Provided material –
⟨

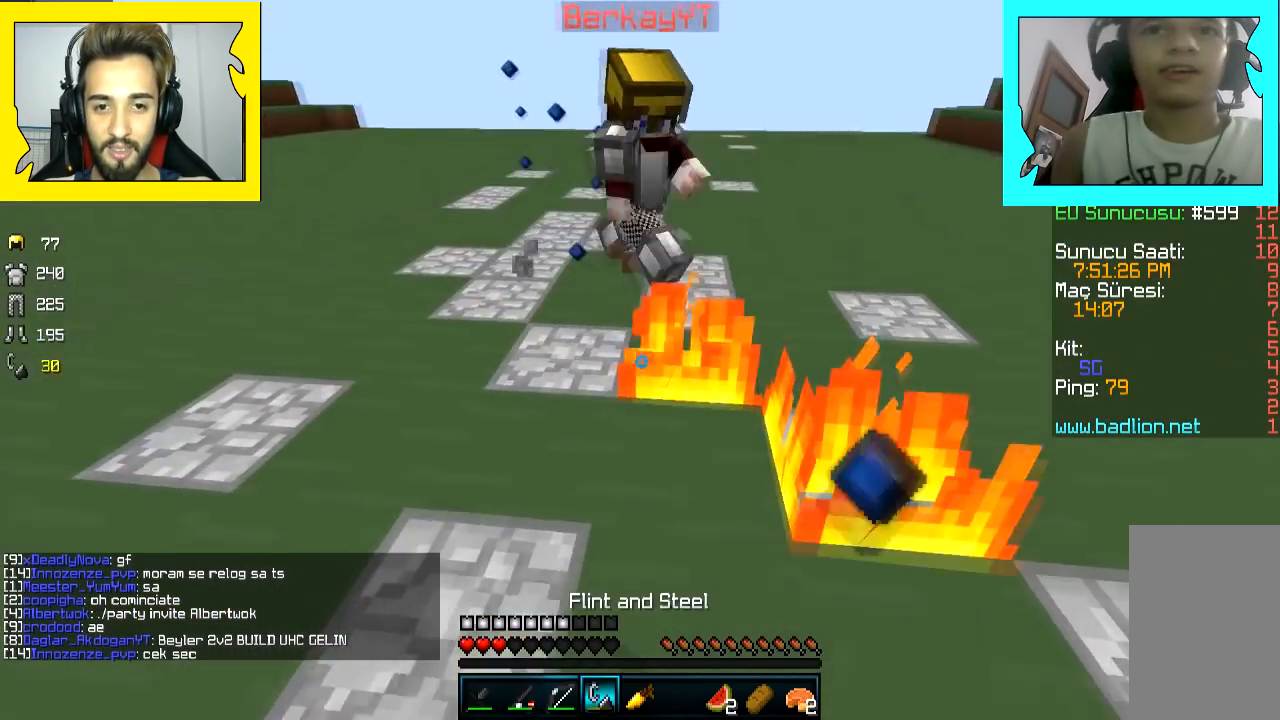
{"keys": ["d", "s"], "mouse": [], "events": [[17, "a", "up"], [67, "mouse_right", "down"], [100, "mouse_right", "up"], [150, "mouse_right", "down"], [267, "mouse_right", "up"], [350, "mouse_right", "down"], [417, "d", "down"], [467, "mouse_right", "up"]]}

⟩
⟨

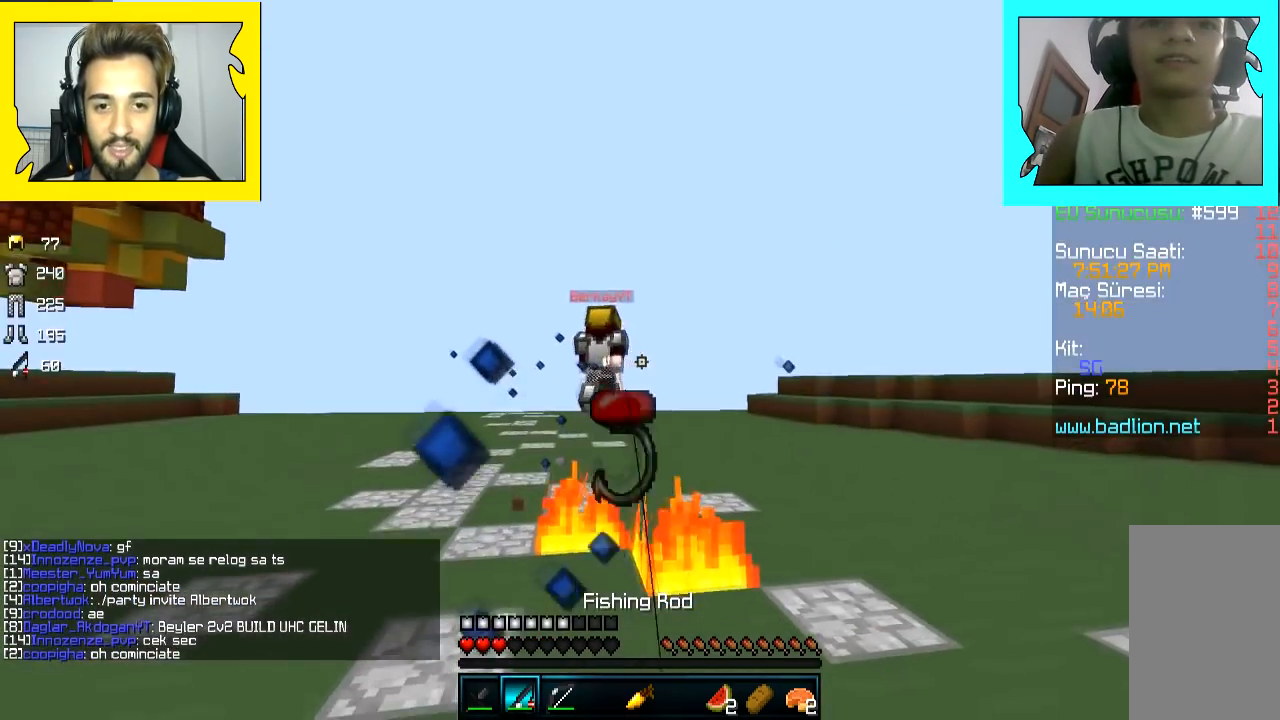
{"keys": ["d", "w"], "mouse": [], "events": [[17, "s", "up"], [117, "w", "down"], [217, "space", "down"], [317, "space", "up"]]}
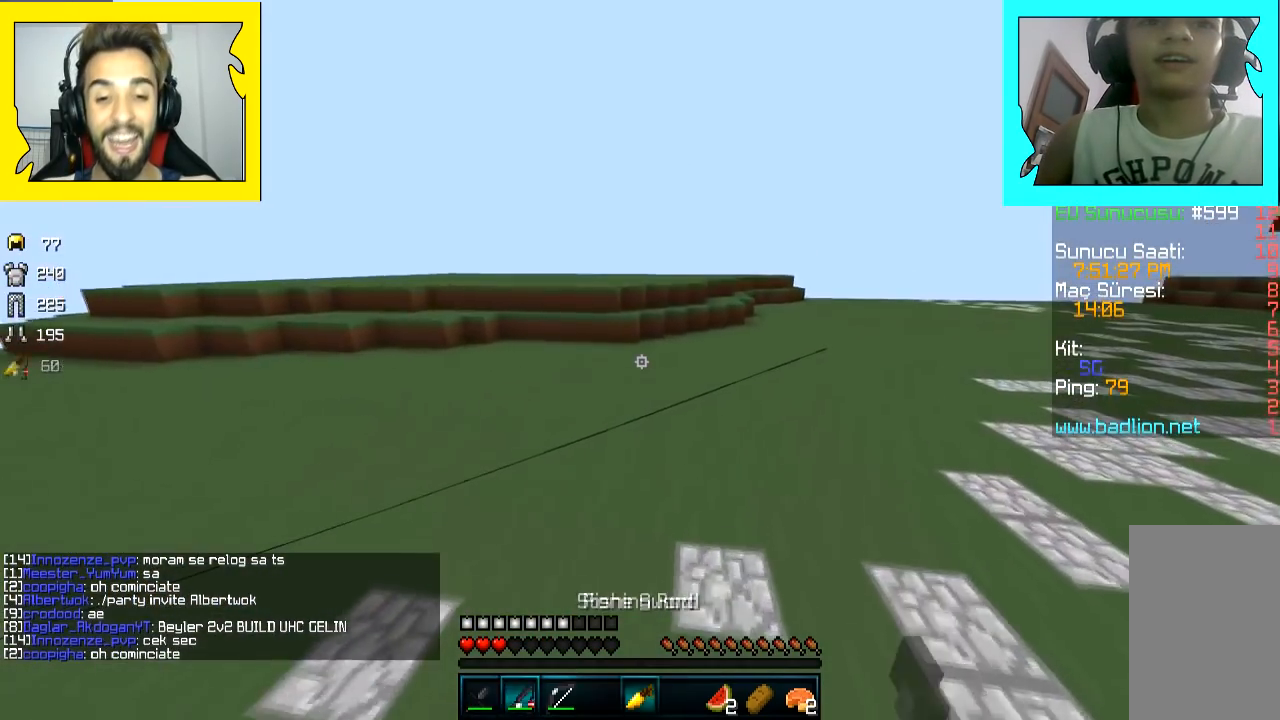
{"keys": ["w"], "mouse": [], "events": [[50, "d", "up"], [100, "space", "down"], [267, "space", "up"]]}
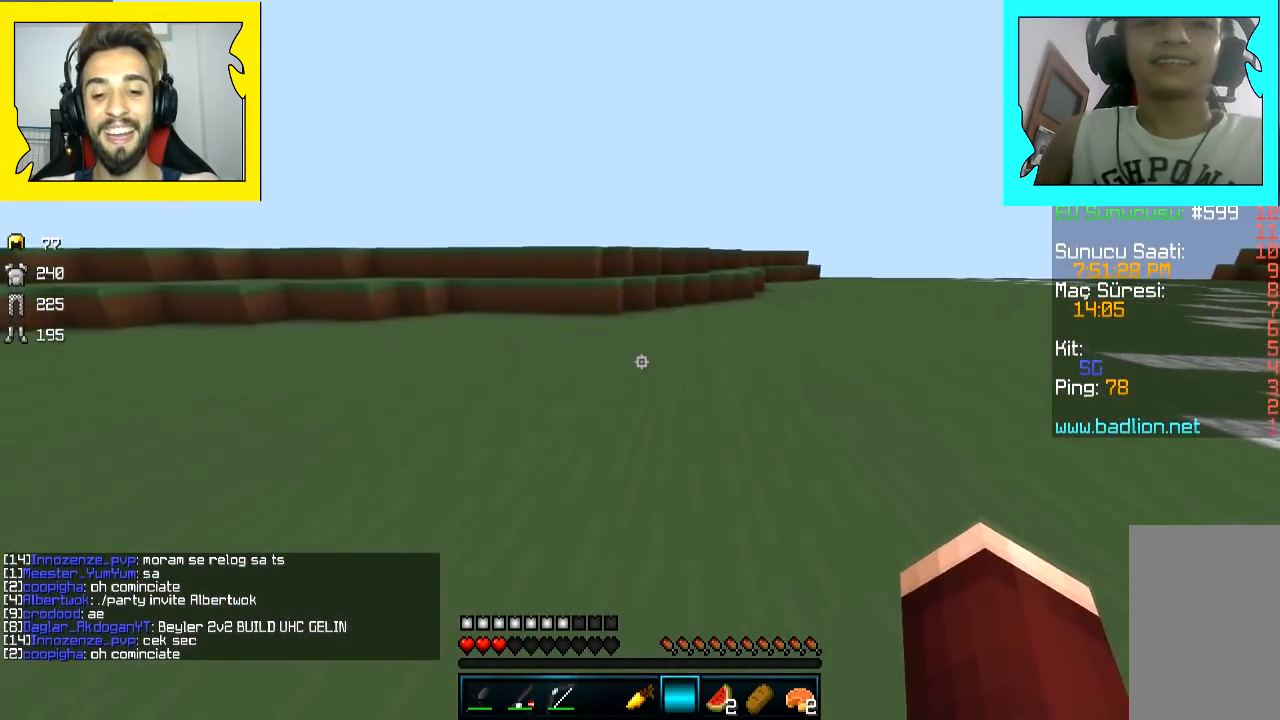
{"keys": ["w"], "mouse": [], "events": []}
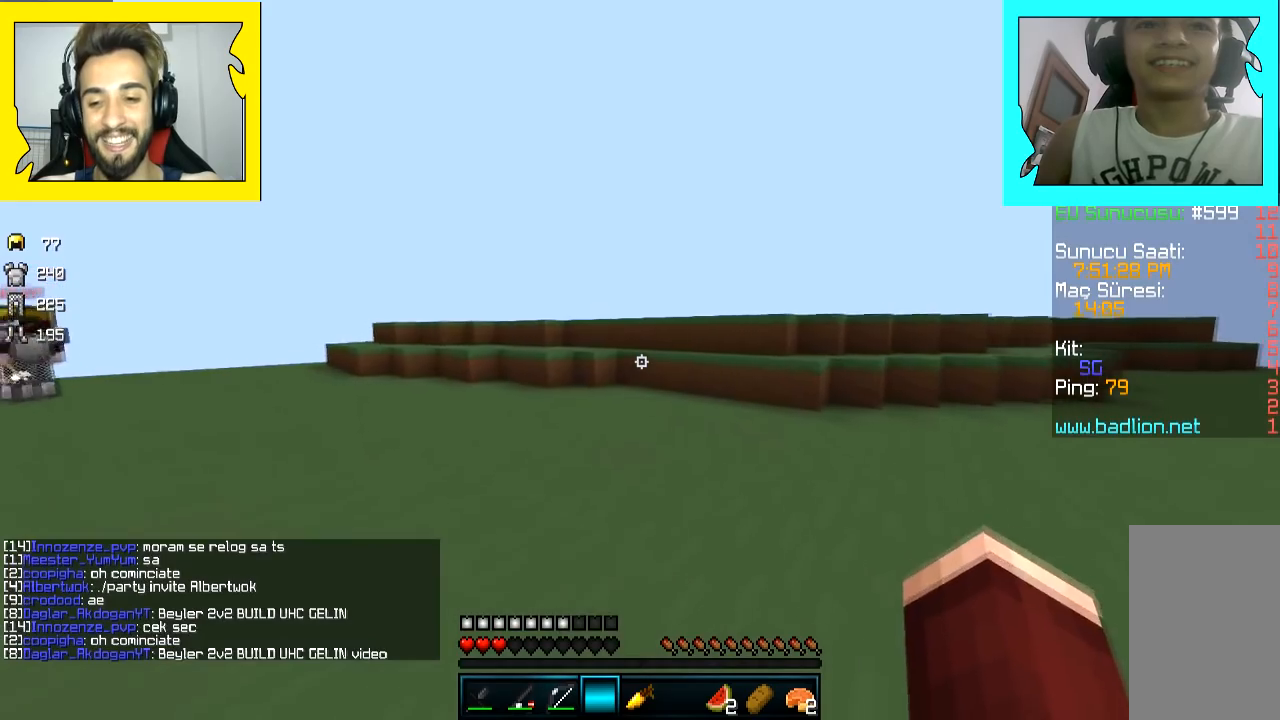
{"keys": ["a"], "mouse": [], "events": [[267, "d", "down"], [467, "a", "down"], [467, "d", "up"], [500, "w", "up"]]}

⟩

What you should do –
Throughout the material above, find each line with "space" and return it.

Expected output –
{"keys": ["d", "w"], "mouse": [], "events": [[17, "s", "up"], [117, "w", "down"], [217, "space", "down"], [317, "space", "up"]]}
{"keys": ["w"], "mouse": [], "events": [[50, "d", "up"], [100, "space", "down"], [267, "space", "up"]]}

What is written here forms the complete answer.